According to Fechner, the reason that Microsoft Copilot was attractive inside of its frameworks, and outside of its environments, was because Copilot is explicitly built to extend onto the functions of Word, Excel, PowerPoint and Teams.

“It has been used, as I said, to further generate content inside of documents, create images—all those sorts of things which it can do,” he said. “But its natural integration with the actual Microsoft products, because of our full enrollment of that Microsoft Office Suite, made it the most effective way.”

Fechner confirmed the AI Task Force, went out with a tender to the local marketplace, to ask what capabilities and services were available during the discovery phase.

“We believe that following the pilot and following the introduction of our policy and the need to manage the risk associated with new use cases for AI,” he said. “There will be more opportunities to investigate broader market responses in that space within the government context.”

DTA confirmed that it had received from Microsoft an extension on pricing capability for agencies to continue to utilise the capability if they wanted to.

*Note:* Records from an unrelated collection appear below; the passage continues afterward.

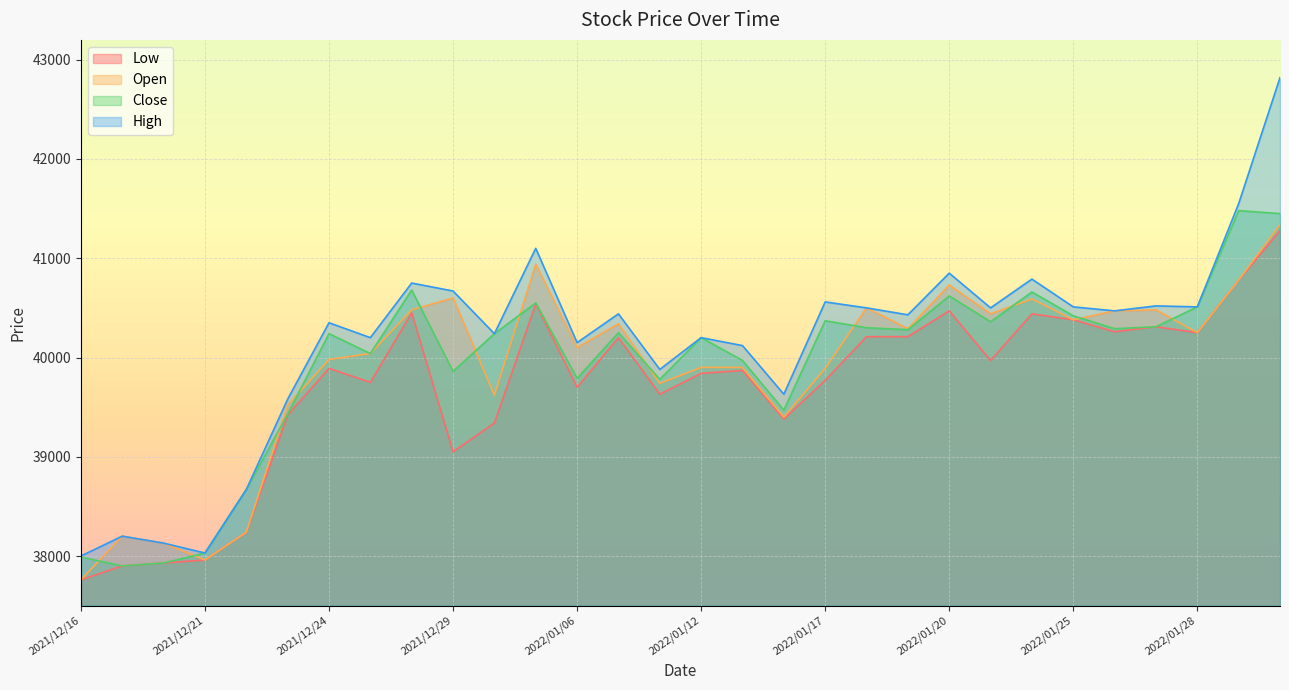

What are all the series names shown in the legend?

Low, Open, Close, High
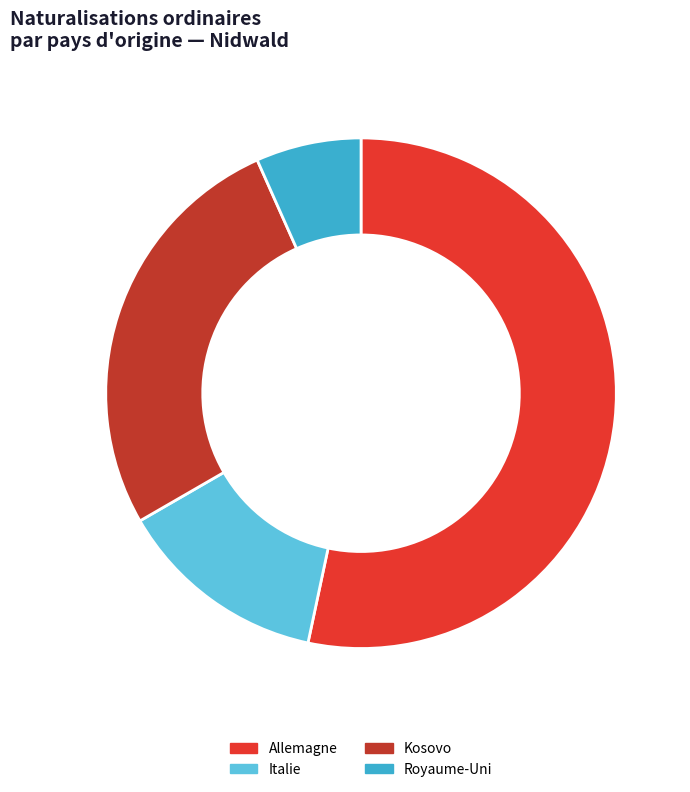

Approximately how many times larger is the value at Allemagne compared to Royaume-Uni?

8.0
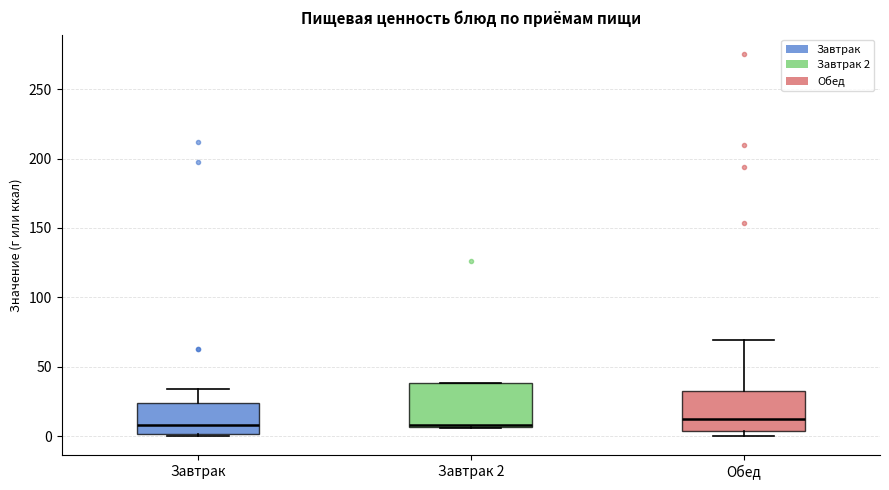

Reading left to right, read every box against the y-axis: the position of its median line, the range the box covers, and the ends of its whiskers. The values are not printed on the chart, so give them approximately, as read against the axis.

Завтрак: median 10, box 0 to 25, whiskers 0 to 35
Завтрак 2: median 10, box 5 to 40, whiskers 5 to 40
Обед: median 10, box 5 to 35, whiskers 0 to 70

“There were some participants in the trial that started late, that still felt that they needed more time to actually fully evaluate it,” said Fechner. “The DTA is now leading an evaluation of the productivity, quality and capabilities of Copilot. We will actually have that done in the next couple of months, by the end of September.”

When asked about “Microsoft monopoly” and what it means to Australian companies in this space, Fechner said the DTA has a marketplace of around about 4,000 sellers, the vast majority of which are small to medium enterprises, not large enterprises.

“Through things like our marketplace, we provide access to a large portion of the ICT industry across Australia to access government buyers,” he said.

“We actually have, within product suites, the opportunity to buy things, and additional products might be something like Microsoft Visio that not everybody needs.

“Copilot is currently in the category of non-full enrollment. Agencies are at their discretion able to not take up that product. They aren’t at their discretion to not take up Microsoft Office, for instance, because of that interoperability that’s required between agencies on things like templates and the like.”